Once you've developed your site's new structure (or information architecture), it's smart to tree test it to ensure it will work for your customers before starting your design. Learn more about what tree testing is, how to conduct an effective test, and how to analyze your results.

What is a Tree Test?

Tree testing is technique for evaluating the findability of content within your information architecture. It is typically done after you have drafted a site structure (hopefully based on the results of a card sort).

In a typical tree test, participants are given a task and asked to navigate through a hierarchical list ("tree") of topics and subtopics to identify where they would complete it.

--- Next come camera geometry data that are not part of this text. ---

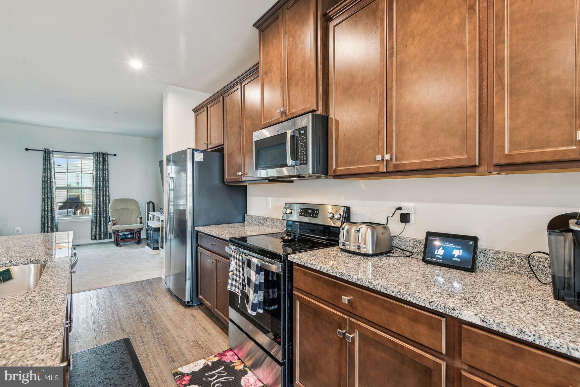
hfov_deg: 96.7
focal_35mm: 16
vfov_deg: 73.7
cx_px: 290
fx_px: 258
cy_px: 194
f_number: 8
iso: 200
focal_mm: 16
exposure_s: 1/3.33
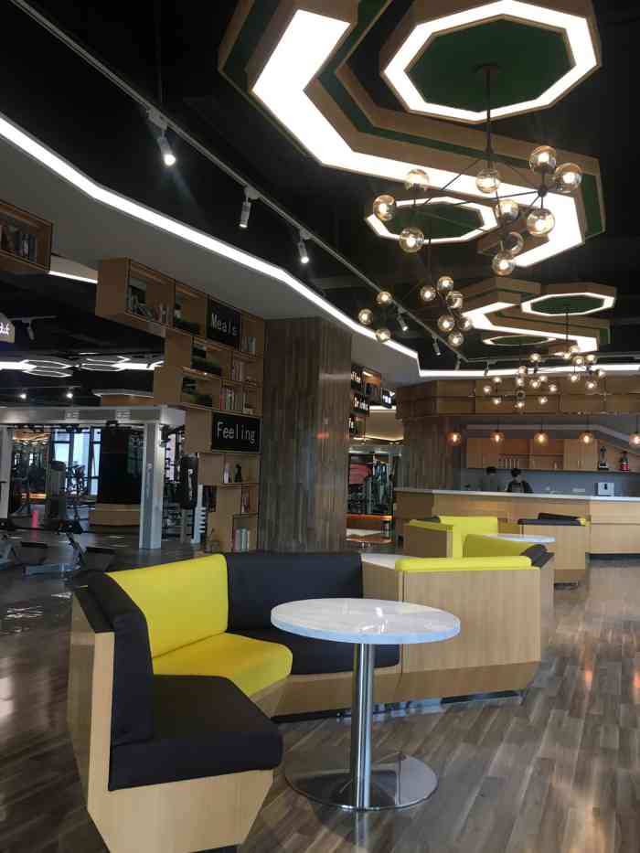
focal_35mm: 29
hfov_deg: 48.2
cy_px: 426
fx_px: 715
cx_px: 320
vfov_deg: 61.7
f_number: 2.2
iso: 40
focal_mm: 4.15
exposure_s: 1/33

Conducting an Effective Tree Test

Here are some tips to help you plan your tree test:

  • Think about the purpose of your test. What do you hope to learn?
  • Decide how many participants you need. Aim for 30 to 50 participants at a minimum.
  • Limit the time it takes to complete the test to 10-15 minutes.
  • Recruit members of your actual audiences. We often advertise our tests via our website and/or through appropriate listservs.
  • Get the appropriate approvals. You'll need approval from the Web Governance Team (WGT) and the Office of Management and Budget (OMB). Learn more about getting the necessary approvals.

Personally Identifiable Information

Only collect Personally Identifiable Information (PII), such as email, phone number, or address, if you need it for analysis. Any PII you collect must be stored on a Department of Energy server that has been certified and accredited.

Setting Up Your Test in Treejack

Here are a few tricks to setting up your test in Treejack:

  • Cut and paste your final architecture into Treejack. Be sure your architecture is correctly indented to reflect relationships between topics before pasting it into Treejack.
  • Enter your scenarios and choose one or more correct answer choices for each scenario.
  • Randomize the scenarios to reduce biases introduced as participants learn the tree.
  • Allow participants to skip scenarios they wouldn't normally do or aren't sure about to keep your data more accurate.
  • Make a copy of your test before launch. Once the test is launched, revisions cannot be made.

Contact the EERE Web Usability Coordinator if you'd like to use Treejack to conduct your test. 

Pilot Testing Your Tree Test

Be sure to pilot your test with a few internal people who know your audience before you deploy it to your customers.

Getting Approval for Your Tree Test

All tree tests need approval from the Web Governance Team (WGT), and most will need Office of Management and Budget (OMB) approval as well.

Submit your test materials to the WGT for approval and schedule a meeting with them to review.

OMB approval is necessary for usability tests that collect information from 10 or more respondents from the general public. OMB approval is not required if tests are conducted internally among federal staff. Government contractors are not considered federal staff members.

Submit your test materials to OMB after you have received WGT approval..

Analyzing Your Results

When analyzing your data, try to assess:

  • How successful were participants in finding the right answer to each scenario?
  • How direct was the participants' path to finding the information? Did they have to backtrack?
  • If they weren't successful, where did they go astray?
  • Were they able to do the tasks quickly, without having to think too much?